• Text section:
——————

The ancient Romans conquered the entire Mediterranean. They gave the world legendary badasses, both real and fictional, such as Julius Caesar, Spartacus, and Decimus Meridius Maximus (yes, that’s the correct order). And they were terrified of dolphins.

You can tell a lot about cultural fears from iconography, and to the Romans, dolphins didn’t look like this (an image telling its own creepy tale about the American obsession with cuteness, but that’s a story for a different time):

Lisa Frank, “Surfing Dolphins”

Instead, they looked like this:

Roman-era floor mosaic on Delos depicting Eros riding on dolphins, c. 120–80 BCE

Thank you, mosaic artist, for making sure the teeth were picked out in black tiles. Your effort is noted and appreciated (not really). Also noted: the demonic yellow eyes and crab-pincer tails, and their size relative to Eros (often depicted riding a dolphin). These are what nightmares are made of.

I first became aware of the creepiness of ancient dolphins when I was in Rome a few years ago. Since then, this question has bothered me: how did the Roman perception of dolphins come to diverge so sharply from our own Flipper-and-Sea World version?

I’m not going to answer that question here. Instead, I’m going to show you some pictures of dolphins and share Benjamin Franklin’s insane theory for why paintings of them are so inaccurate and terrifying. In the end, you will be a little confused but probably not any wiser. I have warned you.

——————

• Rows:

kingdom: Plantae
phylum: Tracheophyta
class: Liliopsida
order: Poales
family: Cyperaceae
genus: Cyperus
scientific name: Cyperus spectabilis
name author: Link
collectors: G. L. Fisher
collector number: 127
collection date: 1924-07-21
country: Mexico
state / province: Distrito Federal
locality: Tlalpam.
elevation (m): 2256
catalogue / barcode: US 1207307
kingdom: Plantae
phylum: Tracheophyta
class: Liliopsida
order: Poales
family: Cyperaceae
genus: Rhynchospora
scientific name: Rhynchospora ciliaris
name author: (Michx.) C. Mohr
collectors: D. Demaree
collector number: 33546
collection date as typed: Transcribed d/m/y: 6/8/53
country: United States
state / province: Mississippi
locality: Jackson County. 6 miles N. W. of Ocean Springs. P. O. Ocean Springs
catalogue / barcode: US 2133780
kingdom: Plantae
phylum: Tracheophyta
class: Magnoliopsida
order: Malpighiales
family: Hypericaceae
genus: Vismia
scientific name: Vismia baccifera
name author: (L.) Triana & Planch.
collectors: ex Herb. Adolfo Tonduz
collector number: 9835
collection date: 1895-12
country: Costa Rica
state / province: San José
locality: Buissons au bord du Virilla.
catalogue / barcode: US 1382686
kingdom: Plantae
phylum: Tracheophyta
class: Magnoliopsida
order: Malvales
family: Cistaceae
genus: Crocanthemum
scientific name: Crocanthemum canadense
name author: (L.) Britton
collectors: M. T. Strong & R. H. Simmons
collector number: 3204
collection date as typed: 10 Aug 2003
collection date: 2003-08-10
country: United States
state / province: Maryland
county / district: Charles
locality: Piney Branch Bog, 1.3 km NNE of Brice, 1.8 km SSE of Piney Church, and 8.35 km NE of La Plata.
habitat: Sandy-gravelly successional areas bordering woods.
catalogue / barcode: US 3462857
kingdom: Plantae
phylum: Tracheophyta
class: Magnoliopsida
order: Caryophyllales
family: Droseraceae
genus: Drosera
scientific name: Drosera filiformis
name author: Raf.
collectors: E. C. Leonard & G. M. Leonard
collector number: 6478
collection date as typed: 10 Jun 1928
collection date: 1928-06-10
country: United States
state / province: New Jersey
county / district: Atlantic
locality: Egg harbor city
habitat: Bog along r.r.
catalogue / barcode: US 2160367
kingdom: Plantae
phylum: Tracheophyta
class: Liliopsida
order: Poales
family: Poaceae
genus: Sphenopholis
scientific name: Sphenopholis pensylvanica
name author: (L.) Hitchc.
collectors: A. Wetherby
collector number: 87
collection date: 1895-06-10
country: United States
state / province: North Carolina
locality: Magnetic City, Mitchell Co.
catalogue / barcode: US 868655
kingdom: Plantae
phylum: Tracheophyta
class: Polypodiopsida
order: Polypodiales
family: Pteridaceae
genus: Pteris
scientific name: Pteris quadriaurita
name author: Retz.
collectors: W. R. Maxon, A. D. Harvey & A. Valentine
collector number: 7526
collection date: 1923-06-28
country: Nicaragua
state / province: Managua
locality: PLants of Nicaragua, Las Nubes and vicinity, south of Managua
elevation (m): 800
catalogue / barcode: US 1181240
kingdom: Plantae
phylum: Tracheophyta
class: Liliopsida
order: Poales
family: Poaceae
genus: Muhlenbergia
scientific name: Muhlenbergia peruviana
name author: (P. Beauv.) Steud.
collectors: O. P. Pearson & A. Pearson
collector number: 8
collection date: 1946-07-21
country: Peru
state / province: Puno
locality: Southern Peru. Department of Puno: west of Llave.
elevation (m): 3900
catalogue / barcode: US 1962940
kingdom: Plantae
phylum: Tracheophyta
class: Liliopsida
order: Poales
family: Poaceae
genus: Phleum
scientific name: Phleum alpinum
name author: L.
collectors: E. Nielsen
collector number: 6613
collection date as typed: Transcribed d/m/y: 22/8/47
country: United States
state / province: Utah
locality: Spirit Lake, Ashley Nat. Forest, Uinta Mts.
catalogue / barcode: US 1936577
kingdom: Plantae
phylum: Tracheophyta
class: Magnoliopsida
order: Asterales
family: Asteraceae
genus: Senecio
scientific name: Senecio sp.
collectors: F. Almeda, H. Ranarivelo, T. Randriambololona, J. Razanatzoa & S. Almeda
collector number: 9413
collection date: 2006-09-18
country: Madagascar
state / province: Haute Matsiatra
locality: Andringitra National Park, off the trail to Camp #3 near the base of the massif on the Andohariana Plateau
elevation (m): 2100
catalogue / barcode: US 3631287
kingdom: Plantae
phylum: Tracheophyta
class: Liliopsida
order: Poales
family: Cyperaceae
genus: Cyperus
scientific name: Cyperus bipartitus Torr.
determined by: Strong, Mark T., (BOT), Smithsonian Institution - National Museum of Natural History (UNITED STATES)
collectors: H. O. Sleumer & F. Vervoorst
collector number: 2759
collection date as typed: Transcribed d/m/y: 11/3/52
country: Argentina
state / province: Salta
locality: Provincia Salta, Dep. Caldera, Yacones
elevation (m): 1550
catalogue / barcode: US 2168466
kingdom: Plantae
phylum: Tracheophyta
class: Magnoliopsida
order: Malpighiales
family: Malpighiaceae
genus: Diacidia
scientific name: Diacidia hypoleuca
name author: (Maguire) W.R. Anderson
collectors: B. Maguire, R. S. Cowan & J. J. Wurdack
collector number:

——————

• Tasks:
A. Check each statement against the dolphin passage and answer yes or no, quoting the words of the passage that settle it. (i) The mosaic artist made the dolphins' teeth with black tiles. (ii) The writer first noticed how creepy ancient dolphins are during a visit to Athens. (iii) The writer promises to explain how the Roman view of dolphins came to differ from the modern one.
B. Render the records as a Markdown table with the columns Row and Line, leaving out blank lines. Begin at the line that has "state / province: North Carolina" and stop after the line that has "scientific name: Muhlenbergia peruviana".
The dolphin passage and the records do not share a source.

• Solutions for each task:
A.
(i) Yes: "making sure the teeth were picked out in black tiles"
(ii) No: "when I was in Rome a few years ago"
(iii) No: "I’m not going to answer that question here."

B.
| Row | Line |
|---|---|
| 1 | state / province: North Carolina |
| 2 | locality: Magnetic City, Mitchell Co. |
| 3 | catalogue / barcode: US 868655 |
| 4 | kingdom: Plantae |
| 5 | phylum: Tracheophyta |
| 6 | class: Polypodiopsida |
| 7 | order: Polypodiales |
| 8 | family: Pteridaceae |
| 9 | genus: Pteris |
| 10 | scientific name: Pteris quadriaurita |
| 11 | name author: Retz. |
| 12 | collectors: W. R. Maxon, A. D. Harvey & A. Valentine |
| 13 | collector number: 7526 |
| 14 | collection date: 1923-06-28 |
| 15 | country: Nicaragua |
| 16 | state / province: Managua |
| 17 | locality: PLants of Nicaragua, Las Nubes and vicinity, south of Managua |
| 18 | elevation (m): 800 |
| 19 | catalogue / barcode: US 1181240 |
| 20 | kingdom: Plantae |
| 21 | phylum: Tracheophyta |
| 22 | class: Liliopsida |
| 23 | order: Poales |
| 24 | family: Poaceae |
| 25 | genus: Muhlenbergia |
| 26 | scientific name: Muhlenbergia peruviana |